In Kürze, so Schwabe, solle dort bekanntlich ein weiteres Hilfspaket geschnürt werden, in dem ein weiterer Kinderzuschlag angedacht ist. Schon jetzt kann man einen sogenannten Notfall-Kinderzuschlag beantragen. Allerdings müsse man bei allen Überlegungen auch kinderlose Menschen beachten, so Schwabe weiter.

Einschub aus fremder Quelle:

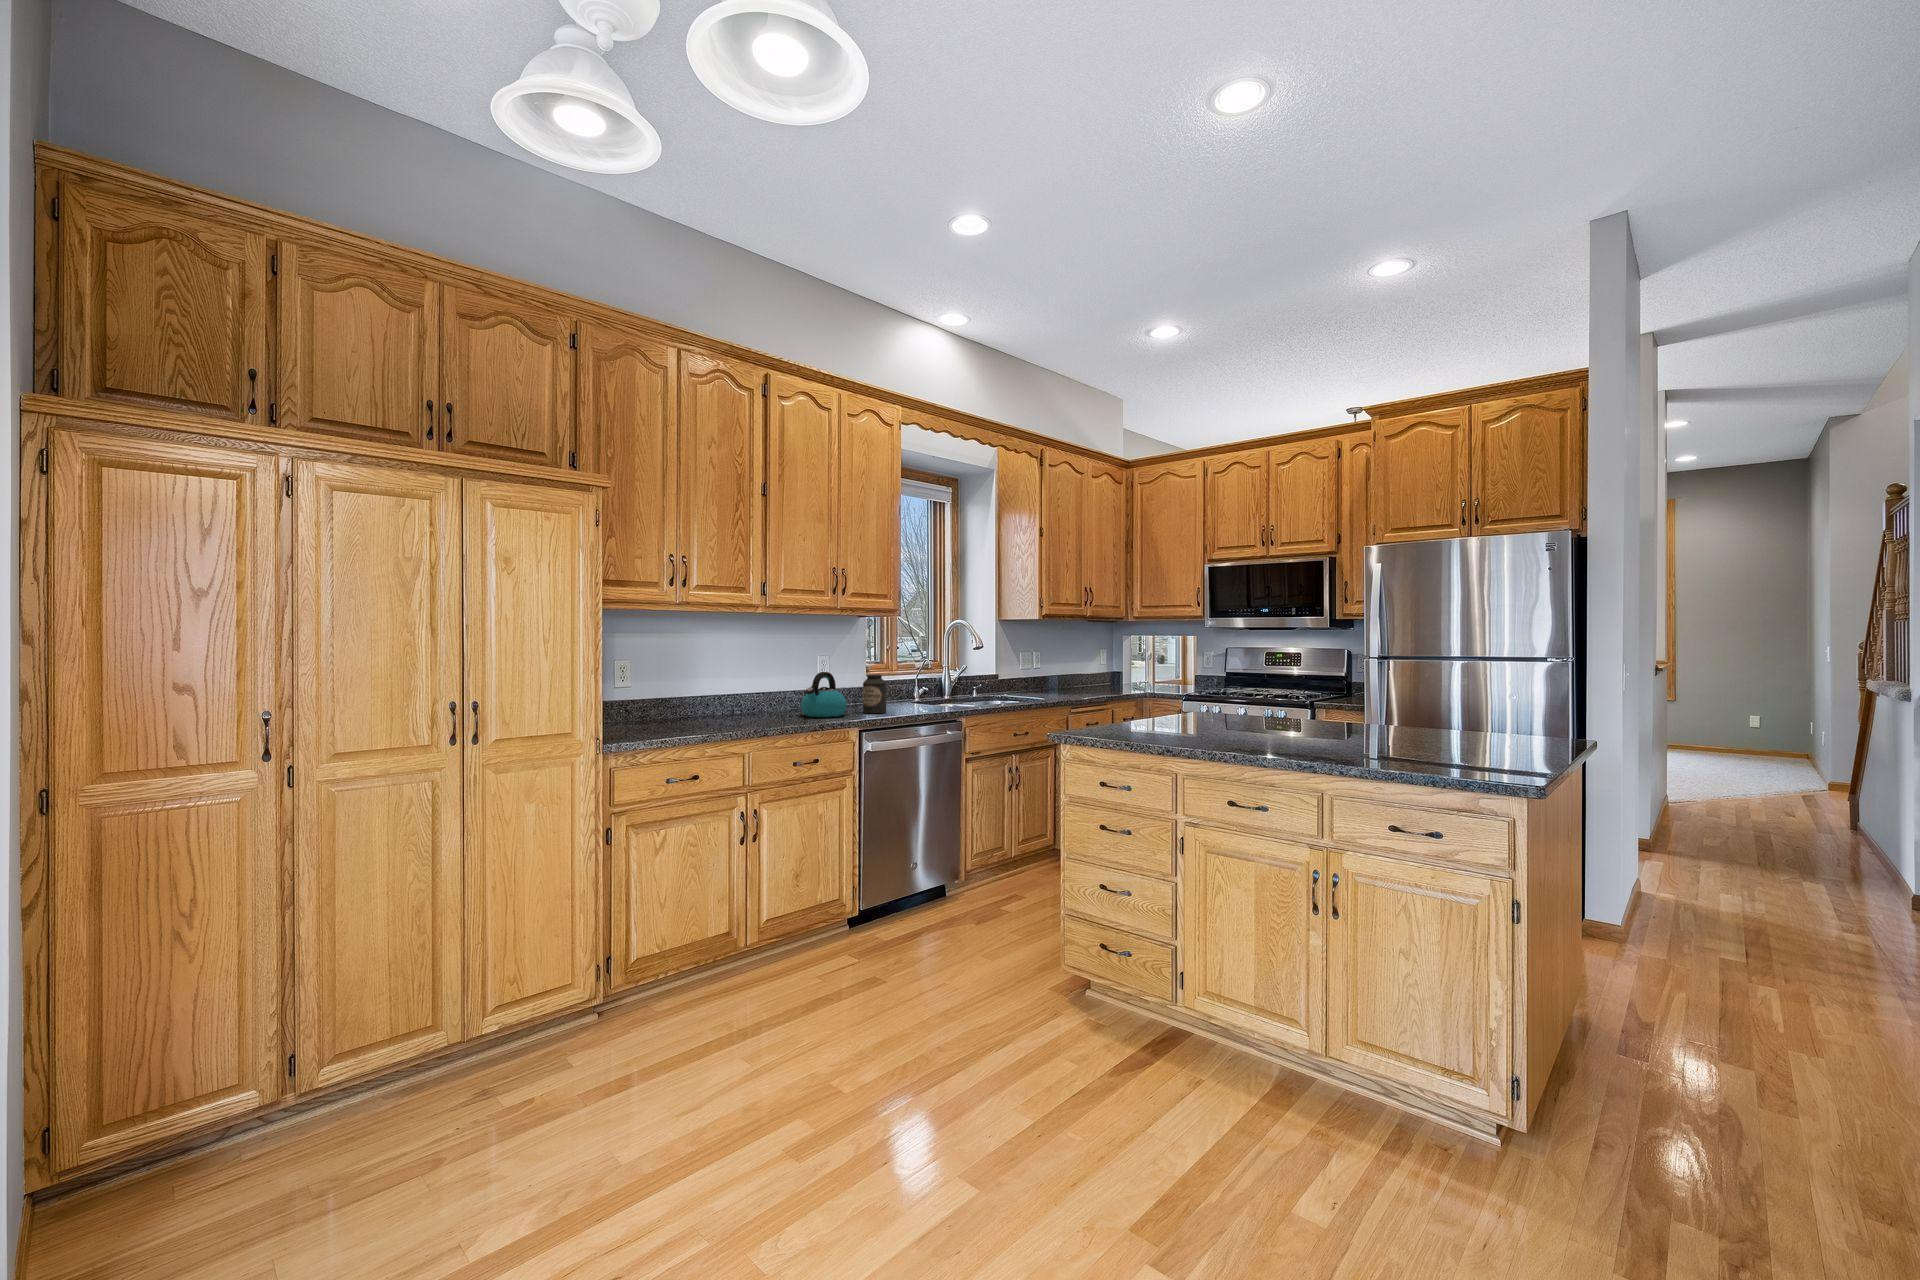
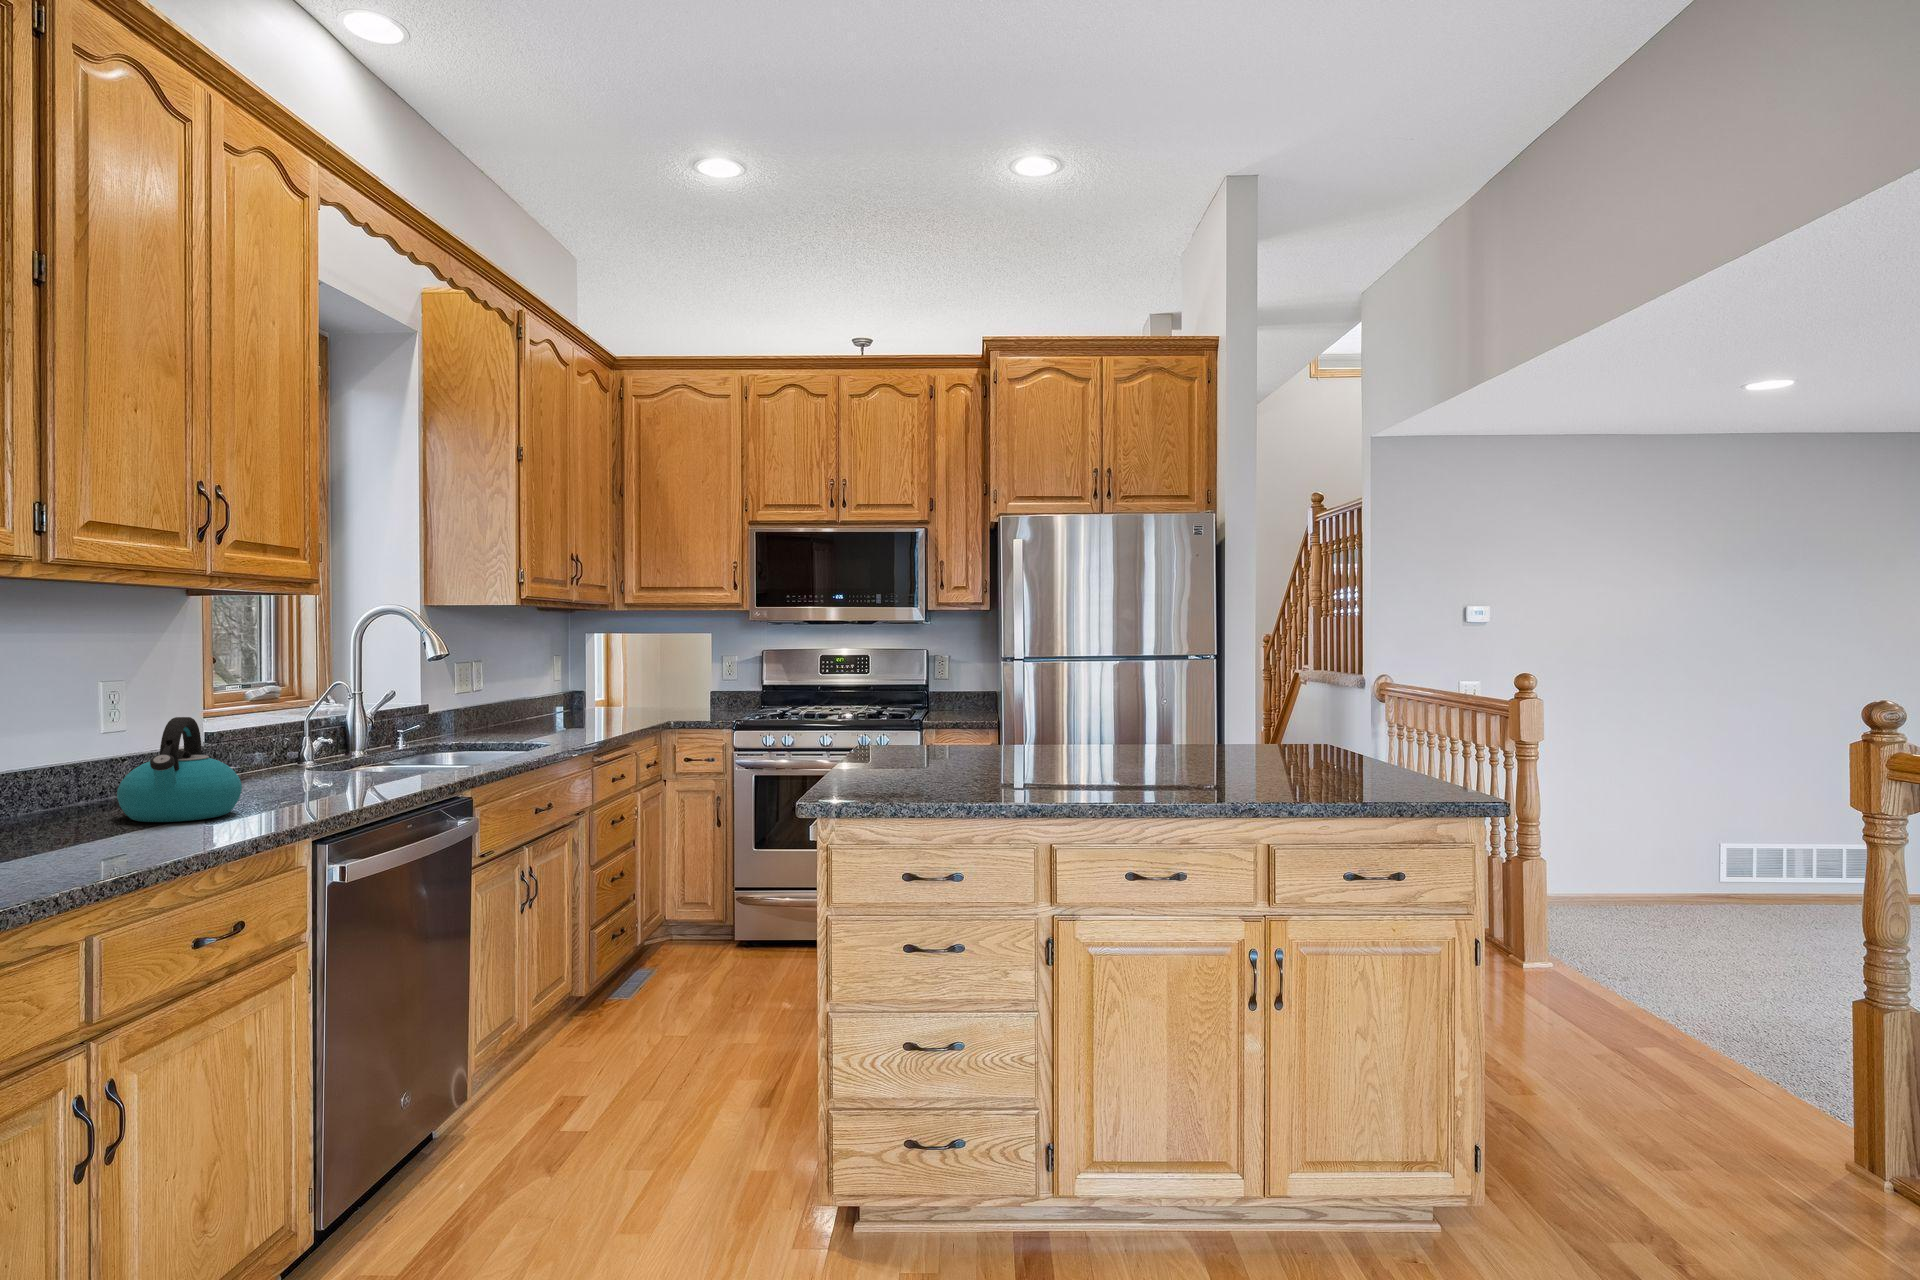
canister: present [863,674,886,713] -> none [258,717,316,801]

Energiepreise sanken um 8,5 Prozent

Insgesamt, so geht aus der aktuellen Auflistung des Statistischen Bundesamtes hervor, werden die gestiegenen Lebensmittelpreise zum großen Teil aber durch günstigere Preise in anderen Warengruppen ausgeglichen. So waren die Energiepreise im Mai etwa um 8,5 Prozent gesunken.

Insgesamt ergab sich im typischen deutschen Warenkorb, dem sogenannten Verbraucherpreisindex aus ausgewählten Gütergruppen, nach Berechnung der Statistiker nur ein geringer Anstieg. Die Verbraucherpreise in Deutschland sind demnach im Mai nur noch um 0,6 Prozent gestiegen. Die Inflation ist damit im Vergleich zum Vormonat und Vorjahresmonat weiter zurückgegangen.